ウクライナの鉄鋼・鉱業大手Metinvest(メティンベスト)は、グループ傘下のIT企業Metinvest Digitalを通じ、ウクライナおよび欧州市場へのITソリューションの本格展開を開始する構えだ。これは、同社CIOで取締役会メンバーのセルギイ・デチューク氏が「2U Tech Forum」で発言したもの。

Metinvest Digitalは、グループ全体で30以上の事業をIT面から支える独立型IT企業として、ウクライナ、イタリア、英国、ポーランド、ブルガリア、米国に展開。IT、セキュリティ、AI、分析など多岐にわたる分野で770人以上のスペシャリストを擁する。
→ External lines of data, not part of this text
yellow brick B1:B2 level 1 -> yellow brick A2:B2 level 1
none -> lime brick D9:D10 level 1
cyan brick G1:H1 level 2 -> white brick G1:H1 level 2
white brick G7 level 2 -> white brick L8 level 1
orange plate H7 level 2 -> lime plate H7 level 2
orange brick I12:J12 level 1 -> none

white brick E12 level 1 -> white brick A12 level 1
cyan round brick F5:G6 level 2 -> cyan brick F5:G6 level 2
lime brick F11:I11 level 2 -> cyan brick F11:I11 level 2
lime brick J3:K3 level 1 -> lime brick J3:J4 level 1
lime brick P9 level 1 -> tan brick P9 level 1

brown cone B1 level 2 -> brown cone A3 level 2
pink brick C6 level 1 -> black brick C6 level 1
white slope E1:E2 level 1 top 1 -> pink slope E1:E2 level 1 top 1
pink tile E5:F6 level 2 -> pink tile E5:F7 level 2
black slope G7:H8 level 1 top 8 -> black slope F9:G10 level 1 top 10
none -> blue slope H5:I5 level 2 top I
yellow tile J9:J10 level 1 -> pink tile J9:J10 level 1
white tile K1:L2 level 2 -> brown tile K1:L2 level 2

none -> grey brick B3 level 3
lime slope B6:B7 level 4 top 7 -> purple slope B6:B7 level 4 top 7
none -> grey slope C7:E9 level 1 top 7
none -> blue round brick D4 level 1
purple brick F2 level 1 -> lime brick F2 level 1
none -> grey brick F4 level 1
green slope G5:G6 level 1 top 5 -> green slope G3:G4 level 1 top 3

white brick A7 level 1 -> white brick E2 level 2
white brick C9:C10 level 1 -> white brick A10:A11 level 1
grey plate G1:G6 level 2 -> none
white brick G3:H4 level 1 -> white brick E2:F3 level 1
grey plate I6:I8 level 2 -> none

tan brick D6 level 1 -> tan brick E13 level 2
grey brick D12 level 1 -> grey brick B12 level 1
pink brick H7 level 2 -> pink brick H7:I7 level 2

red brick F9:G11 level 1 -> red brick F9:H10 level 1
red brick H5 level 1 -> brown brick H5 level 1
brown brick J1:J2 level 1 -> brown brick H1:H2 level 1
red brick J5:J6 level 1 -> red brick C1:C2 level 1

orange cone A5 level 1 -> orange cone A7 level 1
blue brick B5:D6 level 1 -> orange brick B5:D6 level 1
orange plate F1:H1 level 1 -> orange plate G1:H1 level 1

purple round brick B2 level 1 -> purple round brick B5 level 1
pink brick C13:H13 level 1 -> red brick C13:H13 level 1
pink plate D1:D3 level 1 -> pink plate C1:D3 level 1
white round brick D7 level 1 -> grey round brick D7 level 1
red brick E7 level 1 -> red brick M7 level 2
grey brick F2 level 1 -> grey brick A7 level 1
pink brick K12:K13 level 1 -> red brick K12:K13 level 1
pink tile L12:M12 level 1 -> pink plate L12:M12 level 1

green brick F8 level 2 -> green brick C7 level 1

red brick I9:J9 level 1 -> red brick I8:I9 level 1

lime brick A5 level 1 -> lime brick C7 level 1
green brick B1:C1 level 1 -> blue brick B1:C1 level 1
同社は、産業用IoTやコンピュータービジョン、機械学習(ML)、大規模言語モデル(LLM)活用など、最先端技術を活かした製造業向けソリューションを展開。Azovstal製鉄所では、MLにより銑鉄中のシリコン濃度を制御し、年間100万ドル以上のコスト削減を達成した実績もある。

特にSAPソリューションによる東欧最大級のデジタル変革を実施。自社だけでなく、UkrnaftaやFUIB、Ukrtelecomなど国内外の企業にもRPAやERP導入支援を提供している。

戦時下であっても100種類以上のITサービスを稼働させる体制を構築しており、グループ内のデジタル化を通じて得たノウハウを外販展開するフェーズへと移行している。

デチューク氏は「社内向け変革を土台に、国内外顧客への展開準備は整っている」と語り、欧州の製造業や公共セクターに向けたデジタル基盤提供への意欲を示した。